Banjir Rendam 9 RT di Jakarta Barat dan Utara, 350 Warga Mengungsi

Banjir Rendam 9 RT di Jakarta Barat dan Utara, 350 Warga Mengungsi

wowresumetemplates.com — Sebanyak sembilan Rukun Tetangga (RT) dan satu ruas jalan di wilayah Jakarta Barat dan Jakarta Utara dilaporkan terendam banjir pada Minggu pagi. Kejadian ini dipicu oleh hujan deras yang menyebabkan beberapa kali di ibu kota meluap.

Ketinggian Air dan Wilayah Terdampak

Berdasarkan data dari Badan Penanggulangan Bencana Daerah (BPBD) DKI Jakarta, ketinggian air bervariasi antara 10 hingga 20 sentimeter.
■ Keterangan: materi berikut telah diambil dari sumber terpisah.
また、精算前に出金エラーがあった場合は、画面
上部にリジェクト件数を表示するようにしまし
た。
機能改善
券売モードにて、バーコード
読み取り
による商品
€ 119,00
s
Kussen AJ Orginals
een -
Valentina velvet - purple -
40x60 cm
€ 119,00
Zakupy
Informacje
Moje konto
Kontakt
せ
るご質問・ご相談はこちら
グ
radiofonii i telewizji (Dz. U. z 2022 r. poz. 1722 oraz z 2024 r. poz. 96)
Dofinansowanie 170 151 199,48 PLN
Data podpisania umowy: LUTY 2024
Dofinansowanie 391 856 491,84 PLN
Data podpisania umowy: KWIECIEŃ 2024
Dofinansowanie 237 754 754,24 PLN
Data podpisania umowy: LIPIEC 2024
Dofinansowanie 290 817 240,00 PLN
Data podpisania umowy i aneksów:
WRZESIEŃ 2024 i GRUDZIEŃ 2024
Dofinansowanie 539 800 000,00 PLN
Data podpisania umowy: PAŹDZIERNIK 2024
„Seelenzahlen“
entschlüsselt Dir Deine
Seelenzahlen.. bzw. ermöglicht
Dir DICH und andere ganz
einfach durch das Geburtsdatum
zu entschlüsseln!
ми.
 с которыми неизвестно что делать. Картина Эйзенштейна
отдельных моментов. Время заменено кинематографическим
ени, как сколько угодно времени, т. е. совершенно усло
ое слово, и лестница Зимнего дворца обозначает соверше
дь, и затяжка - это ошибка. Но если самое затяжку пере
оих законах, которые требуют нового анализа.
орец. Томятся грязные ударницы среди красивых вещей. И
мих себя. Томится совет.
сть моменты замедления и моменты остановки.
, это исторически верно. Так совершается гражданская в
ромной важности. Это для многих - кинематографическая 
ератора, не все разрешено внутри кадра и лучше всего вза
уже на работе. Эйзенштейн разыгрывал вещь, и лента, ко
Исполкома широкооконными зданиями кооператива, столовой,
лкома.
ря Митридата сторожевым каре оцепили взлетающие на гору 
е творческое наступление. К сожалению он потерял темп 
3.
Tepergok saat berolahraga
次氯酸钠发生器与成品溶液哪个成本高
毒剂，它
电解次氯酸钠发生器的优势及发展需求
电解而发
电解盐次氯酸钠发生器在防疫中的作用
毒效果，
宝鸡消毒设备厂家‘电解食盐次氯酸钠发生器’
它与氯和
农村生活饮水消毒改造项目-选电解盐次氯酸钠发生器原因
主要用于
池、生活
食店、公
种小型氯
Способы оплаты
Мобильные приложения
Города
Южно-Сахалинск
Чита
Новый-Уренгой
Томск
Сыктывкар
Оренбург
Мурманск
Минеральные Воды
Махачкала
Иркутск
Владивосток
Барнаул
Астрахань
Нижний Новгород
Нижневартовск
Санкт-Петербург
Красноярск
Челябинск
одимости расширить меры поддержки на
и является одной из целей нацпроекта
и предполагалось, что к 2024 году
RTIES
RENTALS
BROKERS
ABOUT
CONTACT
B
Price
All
Di Jakarta Barat, banjir dengan ketinggian 20 cm merendam dua RT di Kelurahan Tegal Alur, yang dipicu oleh luapan Kali Semongol.

Sementara itu, di Jakarta Utara, tujuh RT terdampak dengan ketinggian air sekitar 10 cm. Enam RT berada di Kelurahan Marunda dan satu RT di Kelurahan Kapuk Muara. Luapan terjadi di Kali Angke dan Kali Nagrak akibat intensitas hujan yang tinggi.

Dampak pada Infrastruktur dan Warga

Tidak hanya permukiman, banjir juga merendam Jalan Kamal Raya di Kelurahan Tegal Alur, Jakarta Barat, dengan ketinggian air mencapai 15 cm. Insiden ini berdampak signifikan pada warga setempat.

Sebanyak 350 orang terpaksa meninggalkan rumah mereka untuk mengungsi ke lokasi yang lebih aman. Ratusan warga tersebut ditampung di Masjid Nurul Jannah, yang menampung 125 jiwa, dan SD Robiatul Adawiyah, yang menampung 225 jiwa.

Analisis dan Implikasi

Kejadian banjir di awal bulan ini kembali menyoroti kerentanan beberapa wilayah di Jakarta terhadap fenomena curah hujan tinggi. Meskipun ketinggian air tergolong sedang, dampaknya langsung terasa pada terganggunya aktivitas warga dan perlunya proses pengungsian.

Peristiwa ini menegaskan pentingnya kesiapsiagaan bencana dan pengelolaan sistem drainase serta sungai yang berkelanjutan di ibu kota untuk meminimalisir dampak serupa di masa depan.